I think there’s a couple ways to fix this, the first being, again, to change the mood in the parents before they left. Conflicts can escalate suddenly, but they don’t come out of the blue, there would be unrest beforehand. The other way? Cut the opening altogether, start when they leave for the hike, and devote a lot more page time to character interactions. Show them progressively getting more uneasy after the plane incident, and cut the implication that they knew something was wrong the whole time.
AND THEN I TURN THE PAGE AND WHO THE FUCK CARES ABOUT THAT ADVICE because Ellie goes home and her dogs are dead?????? (Excuse my capslock, I’m not mad at the book, great scene, but OMG.) Only one dog, the oldest, is barely hanging on.
The rational thing to do would have been into leave her and rush to the house, because I knew that nothing so awful could have happened to the dogs unless something more awful had happened to my parents.
Now that’s some grade-A emotional whiplash and OMG THE POOR DOGS.
They get into the house and find everything tidy but abandoned and there’s no power, so all the food has spoiled and they can’t even feed the one barely-alive dog OMG THE POOR DOGS. There’s a great sense of foreboding and confusion and no wonder everyone forgets about the dull-ass disjointed first few chapters as soon as this one comes around. I mean, I stick to the whole ‘parents should have been more worried’ but from an emotional-tone-setting angle, this is great.
They wander around the house in a funk realizing all the problems and at a loss for what happened, except for Lee who seems to have suspicions. When Ellie suggests checking out Homer’s place next, he says no, let’s get a radio. See if there’s any news or broadcasts. Except they get a radio and don’t hear anything, so they head to Homer’s house.
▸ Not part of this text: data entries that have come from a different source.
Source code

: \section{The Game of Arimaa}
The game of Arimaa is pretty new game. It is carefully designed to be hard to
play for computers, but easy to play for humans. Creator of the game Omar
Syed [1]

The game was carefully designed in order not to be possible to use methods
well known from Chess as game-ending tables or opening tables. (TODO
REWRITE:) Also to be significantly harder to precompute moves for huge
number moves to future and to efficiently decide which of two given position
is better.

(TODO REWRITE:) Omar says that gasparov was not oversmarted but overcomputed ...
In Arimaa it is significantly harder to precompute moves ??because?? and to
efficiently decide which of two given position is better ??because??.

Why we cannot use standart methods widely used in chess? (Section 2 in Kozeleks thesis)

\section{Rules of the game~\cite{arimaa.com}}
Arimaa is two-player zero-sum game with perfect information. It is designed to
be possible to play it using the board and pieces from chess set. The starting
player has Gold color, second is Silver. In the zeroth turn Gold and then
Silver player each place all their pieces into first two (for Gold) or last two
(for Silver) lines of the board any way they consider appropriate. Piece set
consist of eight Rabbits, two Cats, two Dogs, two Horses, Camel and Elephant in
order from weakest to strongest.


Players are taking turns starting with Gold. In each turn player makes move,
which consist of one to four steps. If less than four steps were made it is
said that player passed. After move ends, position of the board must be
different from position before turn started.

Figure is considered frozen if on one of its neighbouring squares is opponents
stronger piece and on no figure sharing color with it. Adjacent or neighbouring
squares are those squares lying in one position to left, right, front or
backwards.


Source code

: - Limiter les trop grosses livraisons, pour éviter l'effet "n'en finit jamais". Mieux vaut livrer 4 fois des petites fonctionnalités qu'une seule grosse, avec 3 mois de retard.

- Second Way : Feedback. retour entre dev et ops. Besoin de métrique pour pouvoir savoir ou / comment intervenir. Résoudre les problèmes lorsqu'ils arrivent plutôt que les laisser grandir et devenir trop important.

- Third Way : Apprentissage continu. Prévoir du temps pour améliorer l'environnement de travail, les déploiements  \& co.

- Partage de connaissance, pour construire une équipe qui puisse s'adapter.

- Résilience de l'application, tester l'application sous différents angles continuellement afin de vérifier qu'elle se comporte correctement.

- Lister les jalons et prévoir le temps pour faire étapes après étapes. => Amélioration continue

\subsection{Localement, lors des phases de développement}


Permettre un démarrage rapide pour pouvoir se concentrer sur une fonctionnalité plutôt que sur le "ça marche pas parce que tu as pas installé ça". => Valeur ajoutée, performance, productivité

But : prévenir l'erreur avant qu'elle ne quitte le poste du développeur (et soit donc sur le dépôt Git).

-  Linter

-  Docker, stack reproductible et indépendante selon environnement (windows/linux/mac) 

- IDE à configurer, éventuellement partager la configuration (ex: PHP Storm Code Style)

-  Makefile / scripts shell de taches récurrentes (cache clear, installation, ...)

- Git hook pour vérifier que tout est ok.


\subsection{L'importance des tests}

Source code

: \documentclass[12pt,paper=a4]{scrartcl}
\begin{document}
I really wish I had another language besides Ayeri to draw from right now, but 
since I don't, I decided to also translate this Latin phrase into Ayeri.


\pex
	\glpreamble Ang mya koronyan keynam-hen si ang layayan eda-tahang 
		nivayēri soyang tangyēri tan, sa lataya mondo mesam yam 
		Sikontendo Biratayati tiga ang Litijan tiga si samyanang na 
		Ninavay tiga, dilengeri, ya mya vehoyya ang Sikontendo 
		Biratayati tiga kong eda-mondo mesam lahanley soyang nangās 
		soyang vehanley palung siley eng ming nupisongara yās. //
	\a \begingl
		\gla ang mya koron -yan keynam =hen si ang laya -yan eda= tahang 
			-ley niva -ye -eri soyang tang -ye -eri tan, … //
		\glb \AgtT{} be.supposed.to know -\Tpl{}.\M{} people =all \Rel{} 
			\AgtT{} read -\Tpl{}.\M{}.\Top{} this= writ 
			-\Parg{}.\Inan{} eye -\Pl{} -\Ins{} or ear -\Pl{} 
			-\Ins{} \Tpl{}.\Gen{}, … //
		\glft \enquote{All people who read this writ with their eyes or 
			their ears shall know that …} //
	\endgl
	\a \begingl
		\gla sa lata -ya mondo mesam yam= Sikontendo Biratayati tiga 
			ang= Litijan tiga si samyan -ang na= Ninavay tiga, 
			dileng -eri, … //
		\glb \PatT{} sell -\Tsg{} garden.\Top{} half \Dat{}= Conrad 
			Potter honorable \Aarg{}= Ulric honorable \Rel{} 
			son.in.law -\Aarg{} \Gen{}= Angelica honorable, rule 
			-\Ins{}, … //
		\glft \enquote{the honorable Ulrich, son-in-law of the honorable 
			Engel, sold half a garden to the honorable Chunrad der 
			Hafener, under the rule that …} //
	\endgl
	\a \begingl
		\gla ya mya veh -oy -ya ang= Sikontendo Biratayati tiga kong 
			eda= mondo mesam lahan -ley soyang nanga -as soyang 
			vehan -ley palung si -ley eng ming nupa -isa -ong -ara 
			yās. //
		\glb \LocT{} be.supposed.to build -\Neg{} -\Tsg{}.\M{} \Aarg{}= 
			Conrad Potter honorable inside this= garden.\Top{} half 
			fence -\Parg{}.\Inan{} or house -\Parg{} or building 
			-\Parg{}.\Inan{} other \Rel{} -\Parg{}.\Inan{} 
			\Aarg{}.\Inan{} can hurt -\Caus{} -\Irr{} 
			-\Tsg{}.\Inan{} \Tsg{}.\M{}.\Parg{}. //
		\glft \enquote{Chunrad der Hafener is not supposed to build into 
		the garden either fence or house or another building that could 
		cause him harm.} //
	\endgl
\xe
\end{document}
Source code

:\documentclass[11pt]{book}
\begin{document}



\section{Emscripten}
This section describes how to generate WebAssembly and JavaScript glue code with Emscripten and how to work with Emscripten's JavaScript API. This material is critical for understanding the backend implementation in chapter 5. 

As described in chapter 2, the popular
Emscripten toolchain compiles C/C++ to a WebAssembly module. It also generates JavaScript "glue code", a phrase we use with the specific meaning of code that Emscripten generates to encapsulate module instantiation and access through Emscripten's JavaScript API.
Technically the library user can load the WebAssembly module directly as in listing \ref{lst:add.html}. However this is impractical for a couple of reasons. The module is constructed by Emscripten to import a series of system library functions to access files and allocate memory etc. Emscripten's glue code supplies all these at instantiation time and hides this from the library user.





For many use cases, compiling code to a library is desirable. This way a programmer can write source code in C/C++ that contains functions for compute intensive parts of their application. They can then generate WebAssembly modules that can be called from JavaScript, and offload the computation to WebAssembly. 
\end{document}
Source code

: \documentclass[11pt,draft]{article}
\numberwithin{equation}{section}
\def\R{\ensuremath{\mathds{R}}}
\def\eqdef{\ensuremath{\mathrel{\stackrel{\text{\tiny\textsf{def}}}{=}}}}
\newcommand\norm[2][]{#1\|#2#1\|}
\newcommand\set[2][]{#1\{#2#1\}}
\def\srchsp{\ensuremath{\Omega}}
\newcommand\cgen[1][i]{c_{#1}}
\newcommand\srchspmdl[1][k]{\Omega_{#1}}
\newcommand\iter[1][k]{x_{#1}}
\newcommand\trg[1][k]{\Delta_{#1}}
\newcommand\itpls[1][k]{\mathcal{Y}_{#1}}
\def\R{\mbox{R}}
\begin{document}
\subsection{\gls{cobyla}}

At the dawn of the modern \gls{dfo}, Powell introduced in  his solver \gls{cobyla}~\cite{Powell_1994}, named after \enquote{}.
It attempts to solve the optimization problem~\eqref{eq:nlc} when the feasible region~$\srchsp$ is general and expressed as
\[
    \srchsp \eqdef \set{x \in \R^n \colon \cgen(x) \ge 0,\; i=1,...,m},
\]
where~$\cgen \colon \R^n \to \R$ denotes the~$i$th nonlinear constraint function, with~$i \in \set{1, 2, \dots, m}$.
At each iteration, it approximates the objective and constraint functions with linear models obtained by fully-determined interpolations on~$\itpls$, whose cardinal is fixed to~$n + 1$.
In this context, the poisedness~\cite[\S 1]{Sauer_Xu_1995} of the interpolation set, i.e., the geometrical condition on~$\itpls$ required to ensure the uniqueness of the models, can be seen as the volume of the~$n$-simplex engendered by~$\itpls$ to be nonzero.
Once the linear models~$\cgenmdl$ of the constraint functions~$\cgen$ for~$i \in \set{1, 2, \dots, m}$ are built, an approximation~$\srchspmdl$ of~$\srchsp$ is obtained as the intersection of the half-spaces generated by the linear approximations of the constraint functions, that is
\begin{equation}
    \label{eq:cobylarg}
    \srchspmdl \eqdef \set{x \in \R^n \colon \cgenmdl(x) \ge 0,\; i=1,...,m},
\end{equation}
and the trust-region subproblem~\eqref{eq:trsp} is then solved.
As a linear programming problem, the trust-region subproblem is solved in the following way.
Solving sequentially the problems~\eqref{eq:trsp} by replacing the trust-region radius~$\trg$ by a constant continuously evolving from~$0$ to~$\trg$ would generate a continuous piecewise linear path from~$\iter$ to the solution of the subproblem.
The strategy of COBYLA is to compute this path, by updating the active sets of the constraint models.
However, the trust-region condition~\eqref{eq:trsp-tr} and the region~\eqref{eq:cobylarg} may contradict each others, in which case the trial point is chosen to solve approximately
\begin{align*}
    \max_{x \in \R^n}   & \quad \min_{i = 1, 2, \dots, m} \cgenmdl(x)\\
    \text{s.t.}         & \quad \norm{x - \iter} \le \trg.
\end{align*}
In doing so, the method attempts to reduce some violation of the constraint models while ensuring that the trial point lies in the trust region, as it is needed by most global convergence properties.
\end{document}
As with the radio, so with the Land Rover. I revved it so hard and dropped the clutch so roughly that Kevin[…]hit his head and hurt it. The Landie kangaroo-hopped a few meters and stalled. I could hear Grandma’s voice saying ‘More haste, less speed.’
Man, this chapter is full of great little details about their burgeoning panic.
They get to Homer’s place, which is much the same, with the animals in distress after being abandoned. They take care of them as much as they can and debate trying to call someone on the radio, but ultimately decide against it.
The kids start putting together the facts and realize that whatever happened must have gone down at the local county-fair-type show, since the houses look like the parents left calmly and planned to come back soon. They spend a whole conversation talking about invasion without saying the word invasion, which I rather like, it’s in that scared ‘I don’t want to believe it’ way. But, despite some very emotional arguments trying to come up with alternative theories, yeah, only one fits, they’ve been invaded.